Dans son livre : « Guerres
secrètes à l'Elysée
 » (6), Paul
Barril revient à de nombreuses
reprises sur les événements
du Rwanda. Il écrit notamment
ceci : « J'ai appris le décès de
celui que je considérais
comme le général en chef
d'une nouvelle armée de
l'ombre apte à rétablir la
France
(NDLR : François de
Grossouvre, retrouvé suicidé
dans son bureau de l'Elysée le
7 avril 1994), sur une colline
perdue au centre de l'Afrique.
 »

À bien comprendre Paul
Barril, il est donc présent au
Rwanda dès le 7 avril.
D'ailleurs, ajoute-t-il quelques
lignes plus loin, « en ma qualité de conseiller de la présidence rwandaise, je me suis
rendu sur les lieux
(NDLR de
l'attentat du 6 avril) ». D'où
ces deux questions. Le capitaine Barril était-il bien présent
au Rwanda au mois d'avril
1994 ? Et, si oui, à partir de
quand ?

Tout au long de son livre
— qui laisse une impression de
malaise tant l’ancien gendarme donne l'impression de
vouloir régler des comptes
d'initiés —, Paul Barril multiplie
les sous-entendus et, parfois
les accusations.
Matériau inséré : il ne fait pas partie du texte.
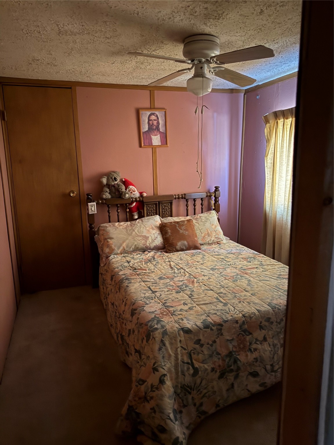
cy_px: 222
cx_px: 167
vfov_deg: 71.6
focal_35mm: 24
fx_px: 309
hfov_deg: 56.8
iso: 1000
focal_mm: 6.76
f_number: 1.78
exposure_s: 1/15
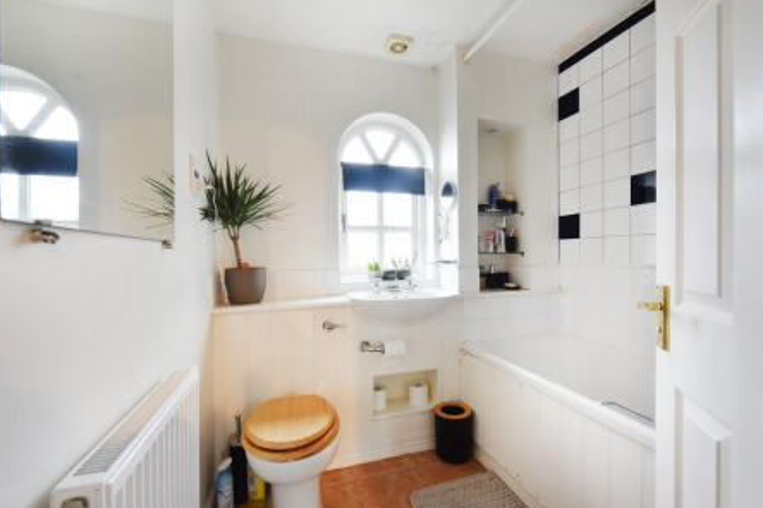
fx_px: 318
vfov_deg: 77.3
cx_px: 392
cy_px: 255
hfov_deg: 100.4
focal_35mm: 15
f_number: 8
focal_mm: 14
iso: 800
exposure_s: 1/10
Le tout sur un
étrange ton jubilatoire « En
Afrique,
écrit-il, Pierre-Yves
Gilleron
(NDLR : l’ancien commissaire de la DST qui fut, selon Paul Barril, à l'origine de la
fourniture par la France du
Falcon 50 mis à la disposition
de la présidence rwandaise) a
d'abord fait des imprudences (...). Il a eu ensuite un
problème avec le Rwanda.
Une histoire d'avion.
 »

Des têtes mises à prix



Dans une interview à Playboy (4), Paul Barril va encore
plus loin. Sans que l'on comprenne très bien à quel titre il
parle, l’ancien gendarme affirme : « Les services spéciaux
français officiels ont bloqué en
1990 l'attaque des terroristes
du FPR avec l'Ouganda
 ».
C'est le «  travail de la DGSE,
précise-t-il. Un travail remarquable dont on peut être très
fier dans cette première phase
de guerre
 ».

À propos du leader de la
rébellion FPR, le capitaine Barril note : Paul Kagamé est « un
homme très intelligent. Je suis
l'un des rares Français à
l'avoir rencontré, deux ans avant que nous ne soyons ennemis déclarés
puisque, aujourd'hui il a mis un million de
dollars sur ma tête... ce qui ne
m'empêche pas de vivre et
d'avoir mis, de mon côté, la
sienne à prix
 ».


Enfin, toujours dans cette
interview, le capitaine Barril
explicite quelque peu son rôle,
au lendemain de l'attentat. du
6 avril : « Comme j'étais le
conseiller du président Habyarimana depuis des années, le
chef d'état-major, celui qui faisait fonction de ministre de la
Défense, s'est naturellement
tourné vers moi.
 » Et de
conclure : « Ce qui s'est passé
au Rwanda permet à des privés comme moi, qui ne représentent leur pays qu'à titre
privé, de montrer qu'on
n'abandonne pas des gens qui
vous ont fait confiance et qui
parlent français. Je n'ai pas à
attendre un quelconque accord
du Quai d'Orsay pour intervenir.
 »

Quel rôle joue donc le capitaine Barril ? Comment expliquer qu'un simple citoyen
puisse se targuer d'avoir mis
« une tête à prix » ? Comment
se fait-il qu'un des « proches »
du capitaine Barril puisse être
soupconné d'avoir tenté de se
procurer deux missiles ? Et, si
cela était avéré, à quelles
fins ? Sur instruction de qui ?
Dans quel intérêt ?... Toutes
questions sur lesquelles la
mission d'information parlementaire devra bien se pencher.


P.S.E.

(1) Rwanda : trois jours qui ont fait
basculer l'histoire. Filip Reyntjens.
Ed. L'Harmattan, p. 30.

(2) Les Mondes de François
Mitterrand. Ed. Fayard, p. 703.

(3) Rwanda : trois jours qui on fait
basculer l’histoire, p. 45.

(4) Playboy de mars 1995.


(5) Rwanda : trois jours qui. », p. 48.